One way to maximize value on the dollar is to focus prevention efforts on the people at the highest risk for disease. For example, authors of a 2004 report in the Annals of Internal Medicine found that screening all 35-year-olds for diabetes costs $130,000 per healthy year, compared with $32,000 to screen only 75-year-olds with hypertension, whose risk for diabetes is much higher.

The frequency of intervention also makes a difference. In her 2007 paper, Russell calculated that Pap smears for cervical cancer screening every three years costs $41,000 per healthy year, compared with no screening. Screening every two years adds $1.3 million to the tab, and annual Pap smears cost an additional $3.3 million per healthy year gained. The cancer is slow-moving, so more frequent screens do not catch many more cases.

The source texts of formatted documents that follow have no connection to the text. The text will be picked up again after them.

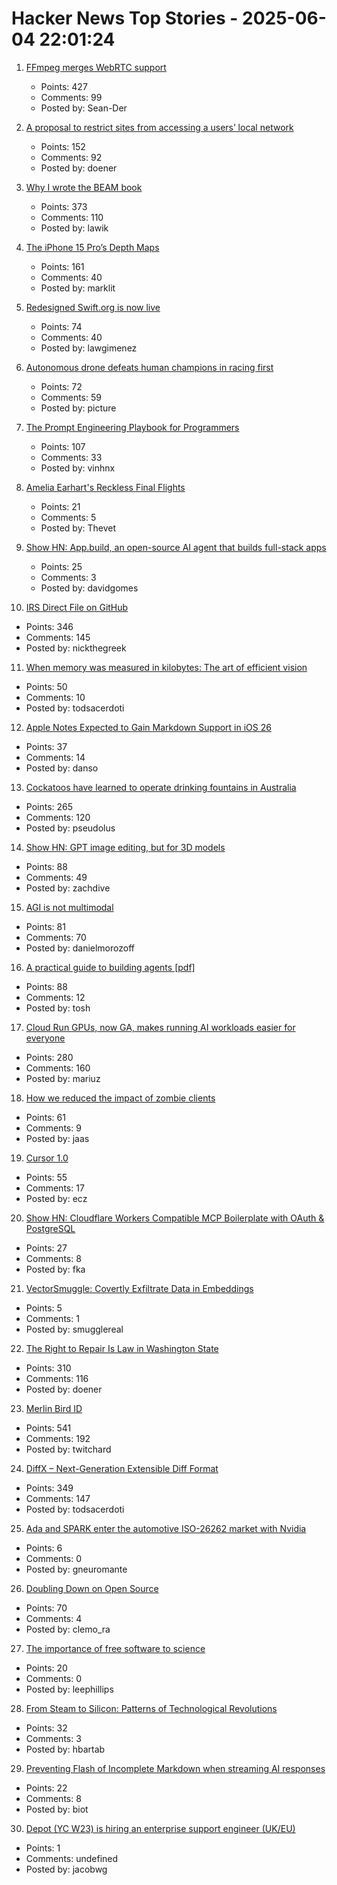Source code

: # Hacker News Top Stories - 2025-06-04 22:01:24

1. [FFmpeg merges WebRTC support](https://git.ffmpeg.org/gitweb/ffmpeg.git/commit/167e343bbe75515a80db8ee72ffa0c607c944a00)
   - Points: 427
   - Comments: 99
   - Posted by: Sean-Der

2. [A proposal to restrict sites from accessing a users’ local network](https://github.com/explainers-by-googlers/local-network-access)
   - Points: 152
   - Comments: 92
   - Posted by: doener

3. [Why I wrote the BEAM book](https://happihacking.com/blog/posts/2025/why_I_wrote_theBEAMBook/)
   - Points: 373
   - Comments: 110
   - Posted by: lawik

4. [The iPhone 15 Pro’s Depth Maps](https://tech.marksblogg.com/apple-iphone-15-pro-depth-map-heic.html)
   - Points: 161
   - Comments: 40
   - Posted by: marklit

5. [Redesigned Swift.org is now live](https://swift.org/)
   - Points: 74
   - Comments: 40
   - Posted by: lawgimenez

6. [Autonomous drone defeats human champions in racing first](https://www.tudelft.nl/en/2025/lr/autonomous-drone-from-tu-delft-defeats-human-champions-in-historic-racing-first)
   - Points: 72
   - Comments: 59
   - Posted by: picture

7. [The Prompt Engineering Playbook for Programmers](https://addyo.substack.com/p/the-prompt-engineering-playbook-for)
   - Points: 107
   - Comments: 33
   - Posted by: vinhnx

8. [Amelia Earhart's Reckless Final Flights](https://www.newyorker.com/magazine/2025/06/09/amelia-earharts-reckless-final-flights)
   - Points: 21
   - Comments: 5
   - Posted by: Thevet

9. [Show HN: App.build, an open-source AI agent that builds full-stack apps](https://www.app.build/)
   - Points: 25
   - Comments: 3
   - Posted by: davidgomes

10. [IRS Direct File on GitHub](https://chrisgiven.com/2025/05/direct-file-on-github/)
   - Points: 346
   - Comments: 145
   - Posted by: nickthegreek

11. [When memory was measured in kilobytes: The art of efficient vision](https://www.softwareheritage.org/2025/06/04/history_computer_vision/)
   - Points: 50
   - Comments: 10
   - Posted by: todsacerdoti

12. [Apple Notes Expected to Gain Markdown Support in iOS 26](https://www.macrumors.com/2025/06/04/apple-notes-rumored-markdown-support-ios-26/)
   - Points: 37
   - Comments: 14
   - Posted by: danso

13. [Cockatoos have learned to operate drinking fountains in Australia](https://www.science.org/content/article/cockatoos-have-learned-operate-drinking-fountains-australia)
   - Points: 265
   - Comments: 120
   - Posted by: pseudolus

14. [Show HN: GPT image editing, but for 3D models](https://www.adamcad.com/)
   - Points: 88
   - Comments: 49
   - Posted by: zachdive

15. [AGI is not multimodal](https://thegradient.pub/agi-is-not-multimodal/)
   - Points: 81
   - Comments: 70
   - Posted by: danielmorozoff

16. [A practical guide to building agents [pdf]](https://cdn.openai.com/business-guides-and-resources/a-practical-guide-to-building-agents.pdf)
   - Points: 88
   - Comments: 12
   - Posted by: tosh

17. [Cloud Run GPUs, now GA, makes running AI workloads easier for everyone](https://cloud.google.com/blog/products/serverless/cloud-run-gpus-are-now-generally-available)
   - Points: 280
   - Comments: 160
   - Posted by: mariuz

18. [How we reduced the impact of zombie clients](https://letsencrypt.org/2025/06/04/how-we-reduced-the-impact-of-zombie-clients/)
   - Points: 61
   - Comments: 9
   - Posted by: jaas

19. [Cursor 1.0](https://www.cursor.com/en/changelog/1-0)
   - Points: 55
   - Comments: 17
   - Posted by: ecz

20. [Show HN: Cloudflare Workers Compatible MCP Boilerplate with OAuth & PostgreSQL](https://github.com/f/mcp-cloudflare-boilerplate)
   - Points: 27
   - Comments: 8
   - Posted by: fka

21. [VectorSmuggle: Covertly Exfiltrate Data in Embeddings](https://github.com/jaschadub/VectorSmuggle)
   - Points: 5
   - Comments: 1
   - Posted by: smugglereal

22. [The Right to Repair Is Law in Washington State](https://www.eff.org/deeplinks/2025/06/right-repair-law-washington-state)
   - Points: 310
   - Comments: 116
   - Posted by: doener

23. [Merlin Bird ID](https://merlin.allaboutbirds.org/)
   - Points: 541
   - Comments: 192
   - Posted by: twitchard

24. [DiffX – Next-Generation Extensible Diff Format](https://diffx.org/)
   - Points: 349
   - Comments: 147
   - Posted by: todsacerdoti

25. [Ada and SPARK enter the automotive ISO-26262 market with Nvidia](https://www.adacore.com/press/ada-and-spark-enter-the-automotive-iso-26262-market-with-nvidia)
   - Points: 6
   - Comments: 0
   - Posted by: gneuromante

26. [Doubling Down on Open Source](https://langfuse.com/blog/2025-06-04-open-sourcing-langfuse-product)
   - Points: 70
   - Comments: 4
   - Posted by: clemo_ra

27. [The importance of free software to science](https://lwn.net/SubscriberLink/1023299/7ba649b1ede41895/)
   - Points: 20
   - Comments: 0
   - Posted by: leephillips

28. [From Steam to Silicon: Patterns of Technological Revolutions](https://ianreppel.org/from-steam-to-silicon/)
   - Points: 32
   - Comments: 3
   - Posted by: hbartab

29. [Preventing Flash of Incomplete Markdown when streaming AI responses](https://engineering.streak.com/p/preventing-unstyled-markdown-streaming-ai)
   - Points: 22
   - Comments: 8
   - Posted by: biot

30. [Depot (YC W23) is hiring an enterprise support engineer (UK/EU)](https://www.ycombinator.com/companies/depot/jobs/NdCr76D-enterprise-support-engineer)
   - Points: 1
   - Comments: undefined
   - Posted by: jacobwg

In the U.S., healthcare providers don’t often take cost-effectiveness analyses into account, Russell says, and she thinks that is unlikely to change in any upcoming healthcare programs.

What you think about cost-effectiveness depends, of course, on who you are: Insurance providers want the lowest costs; politicians want the happiest constituents. Should these numbers matter when it’s you on the examining table?

“There’s no reason why individuals should take this point of view,” Russell says.

Patients, experts say, should look to their personal and family health histories and the recommendations of their doctors in choosing a plan of preventive care.